In this post, we hear Gillian Hadfield’s views on the need for new regulation and new regulatory approaches for machine learning. Gillian is the director of the Schwartz Reisman Institute for Technology and Society; professor of law and of strategic management at the University of Toronto; a faculty affiliate at the Vector Institute for Artificial Intelligence; and a senior policy advisor at OpenAI.
The views expressed in this article are those of the interviewee and do not necessarily reflect the position of RBC or Borealis AI.
Why is machine learning difficult to regulate?
Gillian Hadfield (GH):
I believe many of the governance challenges related to machine learning fit under the umbrella of the ‘alignment problem’ – simply put, is the machine doing what humans want it to do? When you program a computer, humans tell the machine what actions to take. But when you train a computer, it’s the machine itself that figures out how to achieve the objective. And sometimes we won’t know exactly how it did that.
The other challenge at play here is that most machine learning technologies and models are being developed by private companies for commercial purposes. That means that much of the transparency and data that could help regulators manage machine learning ends up being locked away in a box labelled ‘trade secrets’. Add to that the fact that government often doesn’t have the technical capacity or compute to replicate what industry has built and all told it can be really challenging for regulators to understand and manage.

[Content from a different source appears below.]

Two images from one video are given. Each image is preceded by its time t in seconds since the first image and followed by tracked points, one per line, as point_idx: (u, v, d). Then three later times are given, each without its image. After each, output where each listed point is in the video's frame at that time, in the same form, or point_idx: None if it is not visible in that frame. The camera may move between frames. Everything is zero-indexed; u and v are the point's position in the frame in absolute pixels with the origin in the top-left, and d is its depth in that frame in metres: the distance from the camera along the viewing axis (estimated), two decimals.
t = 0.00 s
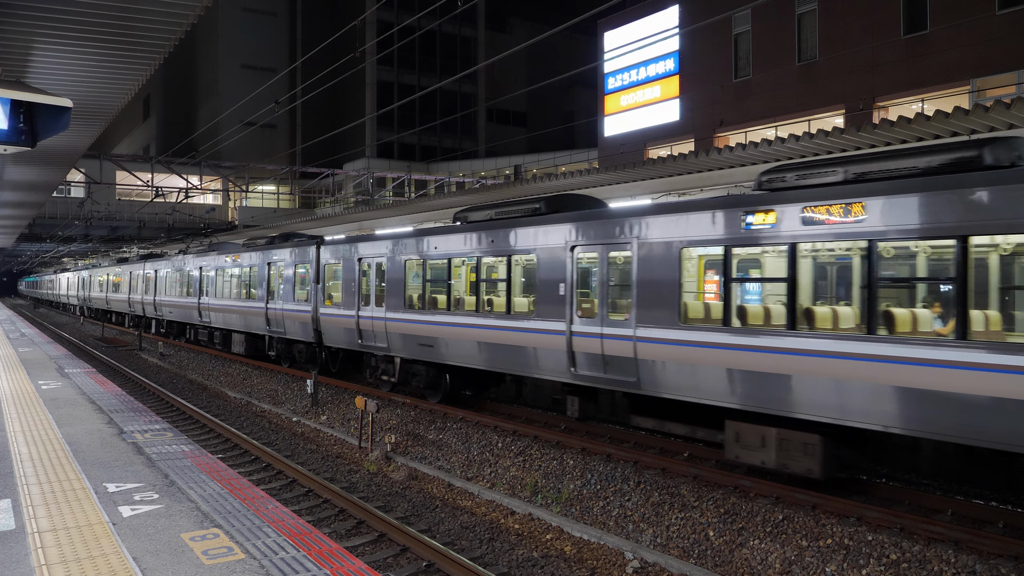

Can current regulatory approaches keep up with the pace of technological change?
No. I do not believe they can. Our existing approach of getting a bunch of smart people to write down a set of rules and then using regulatory agencies or courts to police them worked well when we were regulating factories, railroads and mines. But this is a very different world: massive globalisation, increased levels of complexity, tremendous use of technology and, critically, much faster rates of innovation, have all accelerated the pace of change. Our traditional approaches are much too slow and nowhere near agile enough to meet that challenge.
The introduction of AI increases that gap tremendously. What I believe we need, therefore, isn’t new regulation but rather a new approach to regulating.
What might a new approach look like?
I think we need to be harnessing markets in driving the pace of innovation and investment in regulatory approaches. The reality is that it’s going to take a lot of innovation to build and update the approaches and systems needed to validate AI models. And that requires a lot of investment and agility, something private markets are particularly good at generating. What I think we need to do, therefore, is connect that to political accountability in a way that creates and encourages regulatory markets.
I would argue that we need a system of licenced private regulators who are held to an established set of expected outcomes that have been defined with political oversight. Basically, to get our governments into the business of regulating regulators instead of regulating technologies.
Why should it be market driven?
Let’s face it: a more agile approach is required. But if we want the market to come up with better systems and drive continuous innovation, we need to incentivise it to do that. And allowing competition and the opportunity for profitability will attract the investment and brains you need to come up with the underlying technologies and systems required.
We need competition between regulators to ensure they stay at the leading edge of innovation. We need start-ups coming up with new ideas, seed money to help them develop, and commercial markets eager to purchase those solutions. We need a regulatory approach that can keep pace with the rate of change in the private markets.
Yet all of that needs to happen in a way that is politically responsive and legitimate. Agility tied with accountability. That’s the challenge.
What can companies be doing to advocate for a new approach to regulation?
Right now, most companies are thinking about this in terms of their traditional policy strategy – they are looking for opportunities to help draft or influence new regulation and legislation on the governance of AI. Instead, we need to be changing the conversation to talk about what types of regulatory approaches will meet the needs of politicians, citizens, consumers and businesses in a world characterised by rapid innovation and change.
The way things stand currently, it’s up to individual businesses to decide how they go about governing their AI. That’s a lot of unnecessary risk for businesses to take on. I’m actually surprised that more businesses aren’t busy lobbying their governments for public law frameworks that help them eliminate that risk.
What should governments be doing? Who is going to drive this fundamental change in regulatory approaches?
It really starts with being willing to think differently about the challenge. In my role with the UofT’s Schwarz Reisman Institute for Technology and Society, I have been working with the Rockefeller Foundation on a program to drive innovation in AI governance. Ultimately, we hope to identify, design and set the stage for the launch of a handful of concrete projects that prototype effective global governance frameworks for AI. And we’re looking for bold governments interested in working with us to design and implement those projects.
I believe we are going to be seeing a lot more innovation in regulatory markets very soon.
About Gillian K. Hadfield
Gillian Hadfield is the director of the Schwartz Reisman Institute for Technology and Society. She is the Schwartz Reisman Chair in Technology and Society, professor of law and of strategic management at the University of Toronto, a faculty affiliate at the Vector Institute for Artificial Intelligence, and a senior policy advisor at OpenAI. Her current research is focused on innovative design for legal and regulatory systems for AI and other complex global technologies; computational models of human normative systems; and working with machine learning researchers to build ML systems that understand and respond to human norms.